WORK ORDER
From the data, copy out every line in which the word "care" appears.

DATA PROVIDED
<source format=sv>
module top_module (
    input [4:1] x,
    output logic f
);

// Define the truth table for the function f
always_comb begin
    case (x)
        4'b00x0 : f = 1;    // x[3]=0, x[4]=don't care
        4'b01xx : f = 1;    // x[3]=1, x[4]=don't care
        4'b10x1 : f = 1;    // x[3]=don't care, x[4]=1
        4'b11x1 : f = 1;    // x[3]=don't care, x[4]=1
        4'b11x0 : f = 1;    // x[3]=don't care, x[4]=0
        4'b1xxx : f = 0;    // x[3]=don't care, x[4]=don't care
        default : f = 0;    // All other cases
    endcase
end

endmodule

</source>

---

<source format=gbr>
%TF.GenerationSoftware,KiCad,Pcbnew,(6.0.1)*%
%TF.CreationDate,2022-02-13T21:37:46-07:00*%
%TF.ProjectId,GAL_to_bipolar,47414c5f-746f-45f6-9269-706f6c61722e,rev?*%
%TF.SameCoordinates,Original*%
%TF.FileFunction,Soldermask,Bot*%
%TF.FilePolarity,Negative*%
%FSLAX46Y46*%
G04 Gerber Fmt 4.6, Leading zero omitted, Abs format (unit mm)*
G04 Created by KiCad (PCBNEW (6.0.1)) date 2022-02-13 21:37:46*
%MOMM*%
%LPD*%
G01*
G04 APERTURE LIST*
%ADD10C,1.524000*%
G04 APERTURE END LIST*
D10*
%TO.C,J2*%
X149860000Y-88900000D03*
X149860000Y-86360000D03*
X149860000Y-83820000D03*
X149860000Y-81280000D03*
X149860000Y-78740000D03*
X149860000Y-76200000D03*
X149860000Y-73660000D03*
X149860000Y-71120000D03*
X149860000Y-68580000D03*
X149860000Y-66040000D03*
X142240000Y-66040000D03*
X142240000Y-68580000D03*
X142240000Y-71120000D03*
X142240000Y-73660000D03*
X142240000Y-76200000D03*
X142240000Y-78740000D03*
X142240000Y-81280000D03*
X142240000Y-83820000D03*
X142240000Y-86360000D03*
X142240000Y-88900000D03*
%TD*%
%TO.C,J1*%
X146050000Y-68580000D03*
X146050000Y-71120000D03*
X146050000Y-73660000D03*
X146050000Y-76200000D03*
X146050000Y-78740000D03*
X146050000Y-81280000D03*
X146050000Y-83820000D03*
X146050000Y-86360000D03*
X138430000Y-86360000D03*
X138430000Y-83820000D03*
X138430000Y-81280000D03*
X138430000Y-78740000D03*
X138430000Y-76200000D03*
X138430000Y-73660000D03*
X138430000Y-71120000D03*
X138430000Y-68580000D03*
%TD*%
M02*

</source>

ANSWER SPACE
        4'b00x0 : f = 1;    // x[3]=0, x[4]=don't care
        4'b01xx : f = 1;    // x[3]=1, x[4]=don't care
        4'b10x1 : f = 1;    // x[3]=don't care, x[4]=1
        4'b11x1 : f = 1;    // x[3]=don't care, x[4]=1
        4'b11x0 : f = 1;    // x[3]=don't care, x[4]=0
        4'b1xxx : f = 0;    // x[3]=don't care, x[4]=don't care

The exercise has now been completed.